Eine Umfrage bei den regionalen Schulen zeigt: Der Grossteil der offenen Stellen ist besetzt. Die Situation bleibt aber angespannt, die Gründe dafür sind vielfältig. Der Kanton hat die Notlage erkannt und will reagieren – für viele Schulleitungen kommt die Reaktion allerdings zu spät.

JOCELYNE PAGE
Am Montag öffnen die Schulen im Saanenland wieder ihre Türen. Mit Schulmaterial gefüllten Rucksäcken strömen die Schülerinnen und Schüler in ihre Klassenzimmer, setzen sich an ihr Pult und breiten ihren Krimskrams aus. Doch wird jemand vor der Tafel stehen, um zu unterrichten?

Herkulesaufgabe: Akquise
Eine Umfrage bei den Schulen im Saanenland zeigt: Alle vakanten Stellen sind besetzt, so bei der Wirtschaftsschule Thun Standort Gstaad, dem Gymnasium Interlaken Abteilung Gstaad, der Rüttischule Gstaad, der Schule Gsteig-Feutersoey, dem OSZ Ebnit, den Schulen Bissen-Turbach und Schönried sowie der Primarschule Saanen. Letztere habe nur keine offenen Stellen mehr, weil mehrere ihrer Kolleginnen und Kollegen bestimmte Lektionen übernommen und das Pensum aufgestockt hätten, erzählt Schulleiterin Eva Frautschi. «Ohne dies ginge es nicht, denn auf die Stelleninserate gab es kein Echo. Um heute Personal zu finden, muss man als Schulleitung eine aktive und oftmals anstrengende Rolle einnehmen.»

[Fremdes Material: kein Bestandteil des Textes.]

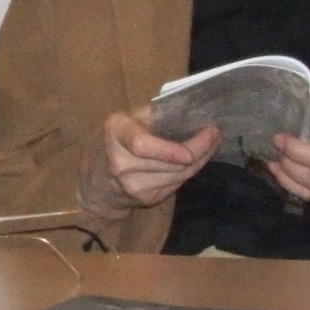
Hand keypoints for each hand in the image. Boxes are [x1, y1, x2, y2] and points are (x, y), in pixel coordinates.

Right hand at [78, 111, 218, 223]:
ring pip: (179, 175)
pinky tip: (195, 160)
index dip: (170, 150)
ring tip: (211, 144)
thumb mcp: (126, 120)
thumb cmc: (114, 141)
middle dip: (199, 149)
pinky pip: (177, 184)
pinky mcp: (146, 200)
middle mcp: (121, 163)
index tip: (195, 146)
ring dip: (200, 160)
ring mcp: (133, 186)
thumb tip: (190, 109)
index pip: (142, 145)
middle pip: (169, 163)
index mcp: (115, 133)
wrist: (94, 181)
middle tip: (215, 134)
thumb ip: (153, 115)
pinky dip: (190, 171)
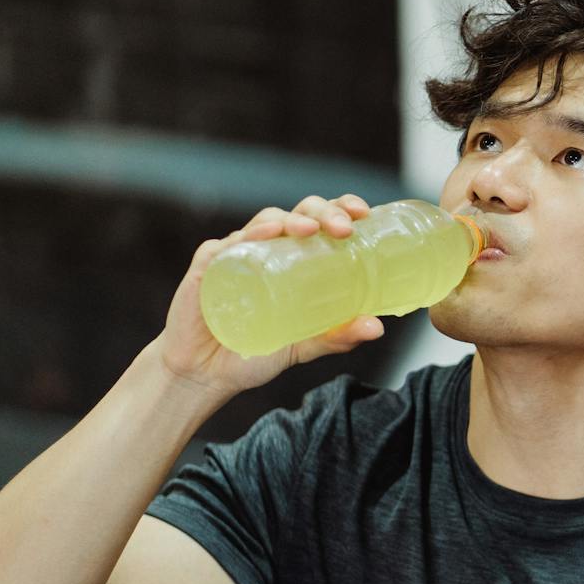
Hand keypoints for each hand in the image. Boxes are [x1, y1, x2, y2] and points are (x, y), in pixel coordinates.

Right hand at [156, 193, 382, 396]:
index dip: (341, 208)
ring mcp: (236, 254)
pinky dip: (248, 235)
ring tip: (309, 229)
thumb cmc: (255, 351)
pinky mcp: (206, 268)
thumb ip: (337, 336)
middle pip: (298, 213)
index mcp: (294, 257)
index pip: (320, 220)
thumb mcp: (304, 346)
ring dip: (290, 219)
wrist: (206, 375)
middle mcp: (267, 248)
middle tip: (344, 228)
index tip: (363, 213)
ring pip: (265, 221)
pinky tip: (265, 235)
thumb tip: (377, 328)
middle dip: (324, 212)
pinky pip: (226, 244)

Eine offene Stelle gibt es bei der Volksschule Lauenen, dort braucht es laut Schulleiter Johannes Nydegger noch eine Fachperson für sechs Lektionen Betreuung für ein Kind, die allerdings erst nach den Herbstferien laufen. Tom Schild von der Schule Gsteig-Feutersoey müsste eine weitere Lehrperson anstellen, sollten die schon heute steigenden Schülerzahlen sich weiter erhöhen. «Dies muss aber zuerst noch mit dem Schulinspektorat und dem Kanton genau angeschaut werden», so Schild.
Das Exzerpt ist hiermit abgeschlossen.